### Tasks for this exercise
1 > Output the part of the passage on string types from "Note also that" up to and including "a great example).".
2 > In the passage on string types, what would a `String -> Maybe a` function in Haskell capture?
3 > Write the next part of the passage on string types, picking up after its final sentence.

### Selected excerpt
━━━━━━━━━━
We know some things for (a-d). For instance, a string is (in every case I've seen) a monoid, you can append to either end and there exists an "empty" string which turns appending into an identity.

For (e) this may not be true if we want to treat the string as semantically equivalent to whatever its representing---you cannot always arbitrarily append represented objects. That said, a string is not that represented object unless there's an isomorphism. In Haskell types, you'd want to have a `String -> Maybe a` function to capture failure-to-translate. This case includes things like `SQLSanitize`. Also HTML header parsing whenever the headers have an interpretation in the current level of the system.

Note also that this value of (e) does not depend upon a representation of strings as any kind of character-based thing. You can make a monoidal representation of a regular expression from a star-semiring combinator set (and see http://r6.ca/blog/20110808T035622Z.html for a great example).

The remaining semantic troubles seem to be around ideas of mapping or folding over a string. Length depends on this representation---do I want character length or byte length?---as do functions like `toUppercase`. And then there's the entire encoding/byte-representation business.

So they should perhaps be instances of an abstract class of "Monoid" plus a mixin specializing the kind of "character" representation. Or, the outside-in method of Haskell's typeclasses where String, ByteString(.Char8), and Text each specialize to a different use case but all instantiate `Monoid` and each have some kind of `mapping` and `folding` function which specialize to the kind of "character" intended. Finally, there are partial morphisms between each of them which fail when character encoding does.


> the thing about them is that they work

The extent to which you think strings need replacement is equal to the extent that you agree with this particular statement. The charitable view is they let you get up and running without needing to work out every little detail yourself. The uncharitable view is that they appear to work far more often than they actually work.
━━━━━━━━━━
### Chart analysis data
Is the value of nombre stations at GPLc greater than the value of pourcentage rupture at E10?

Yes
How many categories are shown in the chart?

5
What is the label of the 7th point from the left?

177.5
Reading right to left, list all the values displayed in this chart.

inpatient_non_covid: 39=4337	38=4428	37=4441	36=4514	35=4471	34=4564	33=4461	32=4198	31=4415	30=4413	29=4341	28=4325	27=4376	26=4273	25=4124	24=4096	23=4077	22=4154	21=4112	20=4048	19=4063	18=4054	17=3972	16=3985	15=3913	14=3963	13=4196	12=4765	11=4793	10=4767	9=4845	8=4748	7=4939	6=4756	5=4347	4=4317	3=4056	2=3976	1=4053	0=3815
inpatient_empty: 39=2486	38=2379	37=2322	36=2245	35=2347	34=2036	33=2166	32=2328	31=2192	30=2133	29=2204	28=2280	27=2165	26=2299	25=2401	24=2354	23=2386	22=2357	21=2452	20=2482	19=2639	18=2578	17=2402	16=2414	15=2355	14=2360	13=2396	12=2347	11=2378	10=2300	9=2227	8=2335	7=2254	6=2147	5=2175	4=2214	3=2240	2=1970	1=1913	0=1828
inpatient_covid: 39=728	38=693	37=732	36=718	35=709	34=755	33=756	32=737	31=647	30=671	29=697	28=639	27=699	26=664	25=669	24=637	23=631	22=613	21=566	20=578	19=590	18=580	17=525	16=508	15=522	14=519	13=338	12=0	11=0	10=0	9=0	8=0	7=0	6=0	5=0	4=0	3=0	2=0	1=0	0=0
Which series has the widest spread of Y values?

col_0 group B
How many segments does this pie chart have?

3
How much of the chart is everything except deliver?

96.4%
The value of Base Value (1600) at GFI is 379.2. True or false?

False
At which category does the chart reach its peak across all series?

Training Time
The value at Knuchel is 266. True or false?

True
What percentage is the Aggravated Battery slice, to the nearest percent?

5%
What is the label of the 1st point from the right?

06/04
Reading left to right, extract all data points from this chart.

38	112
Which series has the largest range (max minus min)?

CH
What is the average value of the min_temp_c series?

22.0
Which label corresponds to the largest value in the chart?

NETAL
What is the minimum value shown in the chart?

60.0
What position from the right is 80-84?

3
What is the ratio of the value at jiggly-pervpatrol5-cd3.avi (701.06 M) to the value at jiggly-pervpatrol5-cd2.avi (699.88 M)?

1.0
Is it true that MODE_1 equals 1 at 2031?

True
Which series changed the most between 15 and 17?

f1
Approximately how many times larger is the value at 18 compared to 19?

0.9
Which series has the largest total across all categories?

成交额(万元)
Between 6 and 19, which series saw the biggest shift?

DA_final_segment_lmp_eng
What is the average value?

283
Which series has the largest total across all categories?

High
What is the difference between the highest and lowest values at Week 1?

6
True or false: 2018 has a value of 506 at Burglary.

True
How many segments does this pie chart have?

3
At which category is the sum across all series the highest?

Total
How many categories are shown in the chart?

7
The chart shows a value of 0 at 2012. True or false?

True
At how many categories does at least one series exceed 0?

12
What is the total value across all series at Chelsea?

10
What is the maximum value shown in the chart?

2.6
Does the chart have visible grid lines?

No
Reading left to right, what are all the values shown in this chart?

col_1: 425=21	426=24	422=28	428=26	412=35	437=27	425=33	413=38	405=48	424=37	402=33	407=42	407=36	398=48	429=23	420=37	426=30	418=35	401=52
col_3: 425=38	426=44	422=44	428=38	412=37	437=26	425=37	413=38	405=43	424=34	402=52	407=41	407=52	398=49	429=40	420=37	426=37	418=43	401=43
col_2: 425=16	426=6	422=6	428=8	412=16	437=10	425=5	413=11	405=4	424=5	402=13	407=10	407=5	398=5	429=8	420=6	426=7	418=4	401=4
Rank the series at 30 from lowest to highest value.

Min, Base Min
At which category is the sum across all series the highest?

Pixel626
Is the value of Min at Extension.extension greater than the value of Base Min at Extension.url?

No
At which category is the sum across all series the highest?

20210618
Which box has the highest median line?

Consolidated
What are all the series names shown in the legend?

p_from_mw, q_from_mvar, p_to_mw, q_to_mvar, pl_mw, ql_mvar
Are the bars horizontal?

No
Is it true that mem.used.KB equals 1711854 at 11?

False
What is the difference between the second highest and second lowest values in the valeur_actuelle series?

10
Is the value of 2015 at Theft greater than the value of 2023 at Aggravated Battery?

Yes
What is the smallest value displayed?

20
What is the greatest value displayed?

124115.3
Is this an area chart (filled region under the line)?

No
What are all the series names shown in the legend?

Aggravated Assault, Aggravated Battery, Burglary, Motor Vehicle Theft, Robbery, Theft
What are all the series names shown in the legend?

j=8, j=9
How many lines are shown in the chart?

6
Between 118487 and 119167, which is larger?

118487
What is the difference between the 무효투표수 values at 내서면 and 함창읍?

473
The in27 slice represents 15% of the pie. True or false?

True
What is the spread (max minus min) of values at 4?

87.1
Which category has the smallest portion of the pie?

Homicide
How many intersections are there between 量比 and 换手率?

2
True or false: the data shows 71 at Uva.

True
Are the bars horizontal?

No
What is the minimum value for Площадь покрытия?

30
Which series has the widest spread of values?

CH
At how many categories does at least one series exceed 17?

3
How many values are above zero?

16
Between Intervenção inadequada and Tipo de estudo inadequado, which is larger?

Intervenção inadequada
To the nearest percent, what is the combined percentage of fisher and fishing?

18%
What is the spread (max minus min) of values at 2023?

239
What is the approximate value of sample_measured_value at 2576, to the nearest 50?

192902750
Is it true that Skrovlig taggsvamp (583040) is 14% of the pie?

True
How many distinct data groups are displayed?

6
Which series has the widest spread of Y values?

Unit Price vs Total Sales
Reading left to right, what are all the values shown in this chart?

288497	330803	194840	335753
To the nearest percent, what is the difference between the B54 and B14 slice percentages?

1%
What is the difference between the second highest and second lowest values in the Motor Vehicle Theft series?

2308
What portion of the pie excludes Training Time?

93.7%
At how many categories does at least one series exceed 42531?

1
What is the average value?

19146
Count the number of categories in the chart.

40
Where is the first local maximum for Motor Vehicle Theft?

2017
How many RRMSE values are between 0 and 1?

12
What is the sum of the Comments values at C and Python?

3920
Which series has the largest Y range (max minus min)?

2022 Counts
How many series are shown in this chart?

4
━━━━━━━━━━
### Responses by item number
1 >
Note also that this value of (e) does not depend upon a representation of strings as any kind of character-based thing. You can make a monoidal representation of a regular expression from a star-semiring combinator set (and see http://r6.ca/blog/20110808T035622Z.html for a great example).

2 > It would capture failure-to-translate.

3 >
Because any invariants you may want them to have are ad-hoc, any error with those invariants can very easily slip by the programmer, the compiler, and the unit tests. Depending on what type of programmer you are, this can be The Father Of All Sins.

Strings are low-level. They're a half-step above binary streams. And because they're ubiquitous and all libraries work in terms of strings, there's active pressure against creating new types that represent the invariants and structure that your application may actually need, which often results in those invariants never even being thought through in the first place.

Again, it's subjective, and depends strongly on your opinion of Worse of Better. I agree that your thoughts on Inheritance. I think this problem is difficult to solve in a way that's not strictly worse than the original problem. I would be interested to see a language that only defines strings as a Protocol (or whatever) with a handful of implementations in the stdlib. I honestly have no idea if it would be the Garden of Eden or a steaming pile of ass, but I think it's important that we find out.


The string is a stark data structure and everywhere it is passed there is much duplication of process. It is a perfect vehicle for hiding information. -- Allen J. Perlis


His name is "Alan." I'm not sure how you managed to copy-paste that improperly.


BTW: there is no such thing as generic sanitized string. There may be SQL-escaped string, HTML-escaped, JS-escaped, JS-in-HTML-in-SQL-escaped, etc. It always depends on context (I'm going to invent format that uses ASCII 'a' in escape sequence — sanitize that! ;)


Base64 encode a string and it's generically sanitized. They're a bit difficult to read with the naked eye though.


Unless it's in a URL. (This is why URL-safe Base64 versions exist... Which can then in turn be inappropriate for other places.)


And base64 can use the / character, so it's unsafe for POSIX filenames.


Until the next element in the pipeline chain decodes it and you can then have injection.


Sure. I was just using one example of sanitization: defense against Bobby Tables.